Giorgio Panariello, il timore per un nuovo mandato di Trump e i nuovi progetti tra teatro e Mediaset
Giorgio Panariello porta in tournée anche nell'estate 2026 lo spettacolo "E se domani..." e racconta il suo sguardo sul futuro tra ironia e attualità. Il comico confessa di temere un nuovo mandato di Donald Trump e annuncia nuovi progetti televisivi con Mediaset.
Giorgio Panariello continua il viaggio di "E se domani...", lo spettacolo che dopo oltre 70 repliche nei teatri italiani proseguirà anche durante l'estate 2026. Il filo conduttore dello show è un'immaginaria spedizione nel futuro, dalla quale il comico torna per raccontare ciò che ha visto, trasformando il domani in un'occasione per osservare con ironia il presente e le sue contraddizioni.
Tra le riflessioni che accompagnano il monologo emerge anche una preoccupazione personale. All'Adnkronos Panariello indica come uno dei suoi timori maggiori la possibilità che Donald Trump possa ottenere un altro mandato alla guida degli Stati Uniti. Secondo il comico, il ruolo del presidente americano resta determinante per gli equilibri internazionali e teme che eventuali tensioni possano avere conseguenze ancora più gravi.
Accanto ai temi più seri, lo spettacolo lascia spazio anche alla leggerezza. Se davvero potesse conoscere il futuro, Panariello dice che vorrebbe scoprire chi vincerà il campionato di calcio, quale sarà il destino politico del Governo italiano, come andranno alcuni programmi televisivi e perfino le vicende sentimentali dei personaggi dello spettacolo, alternando curiosità e battute.
Nel racconto teatrale il futuro non assume però toni cupi. L'attore immagina un mondo in cui robot e intelligenza artificiale collaborano con l'uomo e la tecnologia diventa uno strumento utile anziché una fonte di isolamento. Per Panariello il compito della comicità resta quello di alleggerire le preoccupazioni quotidiane e offrire al pubblico qualche ora di evasione.
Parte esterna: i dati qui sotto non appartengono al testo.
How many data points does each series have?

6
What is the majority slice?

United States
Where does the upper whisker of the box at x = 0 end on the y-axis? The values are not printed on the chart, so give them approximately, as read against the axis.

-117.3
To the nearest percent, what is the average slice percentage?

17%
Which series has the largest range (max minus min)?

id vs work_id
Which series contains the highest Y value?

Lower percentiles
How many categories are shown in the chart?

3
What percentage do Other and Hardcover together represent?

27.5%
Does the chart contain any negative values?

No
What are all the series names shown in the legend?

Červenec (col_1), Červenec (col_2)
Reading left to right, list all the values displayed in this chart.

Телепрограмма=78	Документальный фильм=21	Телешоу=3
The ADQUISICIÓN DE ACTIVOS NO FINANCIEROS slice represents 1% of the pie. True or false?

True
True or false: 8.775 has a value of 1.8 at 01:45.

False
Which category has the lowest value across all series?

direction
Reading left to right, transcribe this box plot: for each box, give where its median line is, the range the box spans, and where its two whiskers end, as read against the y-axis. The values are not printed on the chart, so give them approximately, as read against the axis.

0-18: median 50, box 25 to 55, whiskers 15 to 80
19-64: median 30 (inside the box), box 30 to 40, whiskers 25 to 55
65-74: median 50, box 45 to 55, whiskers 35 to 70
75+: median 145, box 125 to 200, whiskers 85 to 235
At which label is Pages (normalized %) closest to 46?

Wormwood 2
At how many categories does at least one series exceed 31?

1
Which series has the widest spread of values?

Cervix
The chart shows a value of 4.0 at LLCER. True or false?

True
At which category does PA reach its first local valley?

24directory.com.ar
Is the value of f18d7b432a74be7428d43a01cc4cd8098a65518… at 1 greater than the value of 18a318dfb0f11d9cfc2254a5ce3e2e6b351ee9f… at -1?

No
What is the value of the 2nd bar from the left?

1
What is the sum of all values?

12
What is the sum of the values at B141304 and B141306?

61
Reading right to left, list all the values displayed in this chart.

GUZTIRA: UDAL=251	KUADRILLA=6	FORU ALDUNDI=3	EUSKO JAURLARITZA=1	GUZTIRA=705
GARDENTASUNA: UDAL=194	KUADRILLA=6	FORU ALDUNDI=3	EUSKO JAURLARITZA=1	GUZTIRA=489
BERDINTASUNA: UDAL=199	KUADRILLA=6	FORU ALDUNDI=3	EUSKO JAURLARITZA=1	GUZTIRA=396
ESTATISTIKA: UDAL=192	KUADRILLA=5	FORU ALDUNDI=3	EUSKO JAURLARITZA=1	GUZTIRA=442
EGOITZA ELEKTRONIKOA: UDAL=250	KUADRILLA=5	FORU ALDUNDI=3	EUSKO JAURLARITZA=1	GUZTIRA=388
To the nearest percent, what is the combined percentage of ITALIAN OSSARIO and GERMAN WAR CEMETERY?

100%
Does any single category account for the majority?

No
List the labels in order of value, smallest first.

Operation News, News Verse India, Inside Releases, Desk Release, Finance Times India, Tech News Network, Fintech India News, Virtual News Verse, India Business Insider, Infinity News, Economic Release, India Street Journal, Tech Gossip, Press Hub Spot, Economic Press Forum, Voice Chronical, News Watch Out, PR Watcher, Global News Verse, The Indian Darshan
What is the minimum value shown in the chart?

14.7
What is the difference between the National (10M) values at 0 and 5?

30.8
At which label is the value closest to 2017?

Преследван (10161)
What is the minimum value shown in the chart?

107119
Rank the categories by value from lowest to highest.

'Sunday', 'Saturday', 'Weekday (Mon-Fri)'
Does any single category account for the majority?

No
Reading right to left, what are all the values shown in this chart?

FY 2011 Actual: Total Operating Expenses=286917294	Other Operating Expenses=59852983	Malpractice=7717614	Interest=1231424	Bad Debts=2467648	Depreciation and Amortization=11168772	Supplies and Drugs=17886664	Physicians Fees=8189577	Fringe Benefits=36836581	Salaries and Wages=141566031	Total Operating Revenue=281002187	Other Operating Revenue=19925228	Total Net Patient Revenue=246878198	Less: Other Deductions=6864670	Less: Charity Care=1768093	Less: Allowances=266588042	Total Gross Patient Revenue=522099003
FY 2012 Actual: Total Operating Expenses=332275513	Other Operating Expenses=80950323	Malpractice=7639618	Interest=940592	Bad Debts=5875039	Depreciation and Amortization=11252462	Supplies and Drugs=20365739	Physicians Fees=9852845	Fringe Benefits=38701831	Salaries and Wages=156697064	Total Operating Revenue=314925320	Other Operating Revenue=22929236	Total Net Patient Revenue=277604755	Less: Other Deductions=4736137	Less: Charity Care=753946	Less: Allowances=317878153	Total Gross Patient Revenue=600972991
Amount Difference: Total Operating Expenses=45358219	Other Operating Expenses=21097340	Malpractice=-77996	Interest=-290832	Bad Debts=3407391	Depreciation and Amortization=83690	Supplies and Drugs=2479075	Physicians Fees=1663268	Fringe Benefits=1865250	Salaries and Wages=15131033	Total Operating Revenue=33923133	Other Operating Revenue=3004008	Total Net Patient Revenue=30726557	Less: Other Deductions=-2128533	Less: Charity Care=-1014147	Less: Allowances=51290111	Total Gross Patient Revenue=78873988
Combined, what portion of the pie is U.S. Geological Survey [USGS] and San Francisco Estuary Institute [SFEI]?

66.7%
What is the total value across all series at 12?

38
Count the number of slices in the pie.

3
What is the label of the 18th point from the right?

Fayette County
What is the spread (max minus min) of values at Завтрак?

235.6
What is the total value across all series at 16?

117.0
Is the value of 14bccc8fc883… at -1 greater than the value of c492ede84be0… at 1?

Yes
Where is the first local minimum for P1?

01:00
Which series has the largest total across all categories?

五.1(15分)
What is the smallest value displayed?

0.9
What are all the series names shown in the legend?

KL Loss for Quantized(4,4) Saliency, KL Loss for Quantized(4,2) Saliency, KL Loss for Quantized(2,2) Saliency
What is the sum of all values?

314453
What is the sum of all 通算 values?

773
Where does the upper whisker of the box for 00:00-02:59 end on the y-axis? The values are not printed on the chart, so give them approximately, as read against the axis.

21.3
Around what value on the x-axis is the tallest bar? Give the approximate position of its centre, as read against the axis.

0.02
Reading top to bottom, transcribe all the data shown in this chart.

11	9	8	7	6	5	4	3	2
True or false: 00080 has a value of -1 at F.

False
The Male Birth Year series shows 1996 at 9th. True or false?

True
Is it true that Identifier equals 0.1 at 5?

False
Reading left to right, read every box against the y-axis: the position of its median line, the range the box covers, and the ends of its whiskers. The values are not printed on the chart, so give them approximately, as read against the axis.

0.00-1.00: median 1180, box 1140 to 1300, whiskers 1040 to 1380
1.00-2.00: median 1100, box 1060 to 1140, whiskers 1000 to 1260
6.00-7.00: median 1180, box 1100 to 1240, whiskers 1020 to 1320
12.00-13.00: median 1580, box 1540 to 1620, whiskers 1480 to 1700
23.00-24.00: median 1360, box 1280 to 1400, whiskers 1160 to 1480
Tra i nuovi personaggi compare anche "AU", un complottista che interpreta qualsiasi episodio della vita quotidiana come parte di una cospirazione. Dietro la caricatura si nasconde però una riflessione sul valore del pensiero critico e sul ruolo dei grandi innovatori della storia, indicati come figure capaci di cambiare realmente il corso degli eventi.
Il confronto tra uomini e macchine occupa una parte centrale dello spettacolo. Panariello osserva che i robot imparano dagli errori, mentre l'umanità continua spesso a ripetere gli stessi sbagli, ricordando come le lezioni lasciate dalla Seconda guerra mondiale non abbiano impedito il ritorno di nuovi conflitti. Per questo, spiega, a preoccuparlo sono più gli esseri umani che le tecnologie.
Guardando oltre il teatro, il comico rivela anche un desiderio personale: aprire un negozio dedicato all'abbigliamento maschile con uno stile moderno ma equilibrato, pensato per chi cerca capi originali senza eccessi.
Sul piano professionale, invece, il futuro passa da Mediaset. Panariello annuncia di essere al lavoro su una serie di spettacoli-evento previsti a partire dal periodo natalizio e su una nuova serie televisiva che firmerà anche come autore. Spiega di aver scelto questo percorso perché desiderava sviluppare progetti a lungo termine, opportunità che, a suo giudizio, non aveva più trovato in Rai.
Non manca un riferimento agli amici di sempre, Carlo Conti e Leonardo Pieraccioni. Sul possibile ritorno del trio, Panariello scherza spiegando che ogni incontro riaccende la voglia di lavorare insieme, anche se trovare un periodo libero comune resta complicato. Intanto conferma un cameo nel prossimo film di Pieraccioni, intitolato "Un weekend artificiale".
Infine guarda con fiducia al futuro della comicità italiana. Secondo Panariello oggi gli artisti possono contare su una libertà espressiva molto più ampia rispetto agli inizi della sua carriera. Pur ritenendo difficile essere completamente originali, è convinto che il talento continui a fare la differenza, anche attraverso uno sguardo, una pausa o una semplice espressione del volto. Il tour estivo prenderà il via con due date ad Arezzo il 10 e 12 luglio e proseguirà in diverse città italiane fino all'appuntamento conclusivo del 7 settembre al Castello Sforzesco di Vigevano.